Last week, we received this email from a parent within our 3P Learning community.  She paints a colourful picture of weekday home-life and the feature of homework in the evening routine- that many of us can empathise with.  

“I was juggling the kids’ usual evening routine when my daughter confronted me in the kitchen, in tears, frustrated with a maths problem.

She had been asked to colour in one quarter of the 12 apples in the book.  I took it upon myself to try and explain fractions. Two hours later I was still harping on, we had bruised and dented all the apples in the house as we ‘divided them into groups’. She was blank faced and glassy eyed and I was at a loss.

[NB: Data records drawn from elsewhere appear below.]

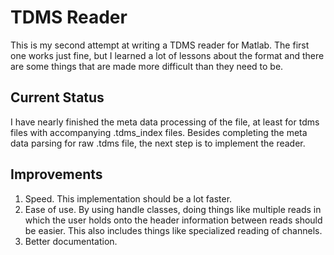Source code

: # TDMS Reader

This is my second attempt at writing a TDMS reader for Matlab. The first one works just fine, but I learned a lot of lessons about the format and there are some things that are made more difficult than they need to be.

## Current Status

I have nearly finished the meta data processing of the file, at least for tdms files with accompanying .tdms_index files. Besides completing the meta data parsing for raw .tdms file, the next step is to implement the reader.

## Improvements

1) Speed. This implementation should be a lot faster.
2) Ease of use. By using handle classes, doing things like multiple reads in which the user holds onto the header information between reads should be easier. This also includes things like specialized reading of channels.
3) Better documentation.

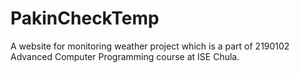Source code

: # PakinCheckTemp
A website for monitoring weather project which is a part of 2190102 Advanced Computer Programming course at ISE Chula.
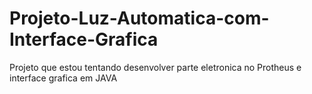 # Projeto-Luz-Automatica-com-Interface-Grafica
 Projeto que estou tentando desenvolver parte eletronica no Protheus e interface grafica em JAVA

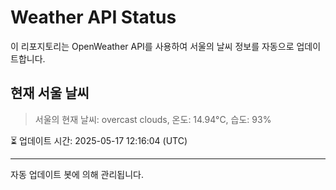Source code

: 
# Weather API Status

이 리포지토리는 OpenWeather API를 사용하여 서울의 날씨 정보를 자동으로 업데이트합니다.

## 현재 서울 날씨
> 서울의 현재 날씨: overcast clouds, 온도: 14.94°C, 습도: 93%

⏳ 업데이트 시간: 2025-05-17 12:16:04 (UTC)

---
자동 업데이트 봇에 의해 관리됩니다.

The next afternoon I decided to try a new tactic, so I signed her into Mathletics. 20 minutes later she had finished four fractions activities with gold bars.”

*Lucy – mum of 3.(*name changed for privacy reasons)

It seems the challenges this parent faced is one that resonated with many parents here at 3P Learning. This child was facing a new and realitively complex concept in her homework. As parents and carers we may understand the concepts our kids are struggling with, but can we explain it in the most effective way? This made us wonder – Is homework beneficial or is it just placing additional stress on kids or their parents?

We asked Phil Walsh, (3P Learning Education Advisor and father of five) his opinion on the value of homework. 

 “As parents we really wrestle with the concept of homework as it often competes with family time, yet we know the value of encouraging our children to build good study habits and re-enforce what is being taught at school. If homework is targeted, focused and it incorporates different learning styles then it is beneficial in the long run. Our engaging interactive products are great homework resources as they combine visual, auditory and kinesthetic learning styles. It can also help relieve family stress as children can embark on independent and self-directed learning using the variety of resources on offer.​”

The topic of homework provoked a debate in the office amongst parents and teachers and inevitability there were a number of schools of thought. Whether you love or hate homework, its a fact of life for school kids. So here are some helpful tips for busy families.

Strategy with weekly homework for primary kids

  • Give kids time off after school to eat afternoon tea and have a short play, before starting homework.
  • Take advantage of the weekend as a chance to get ahead on homework for the week ahead.
  • Encourage your children to work together. Older children can benefit from helping younger kids with their homework or listening to readers.
  • Let them work through homework independently. Remember its ok for kids to get questions wrong. Encourage them to keep trying.
  • If you have time, try to check their homework when they are finished. This is a great opportunity for parents to identify gaps in students learning.
  • Encourage older children to check their own work. This encourages kids to check over their answers and to get them in the practise of checking their answers in exams as well as helping to ensure kids read the questions properly.
  • If kids don’t understand a concept try explaining it to them one on one. If it’s not an area your confident with, encourage your kids to seek help from their teachers or online. Youtube and google have stacks of resources to help explain concepts to kids or other online resources such as Mathletics, Spellodrome, Reading Eggs and IntoScience are  great revision resources that are fully aligned to the curriculum.
  • There may be times when your kids don’t understand the concept, they are sick or tired. Don’t push it too hard, a simple note explaining the situation to the teacher is better than a family blow up.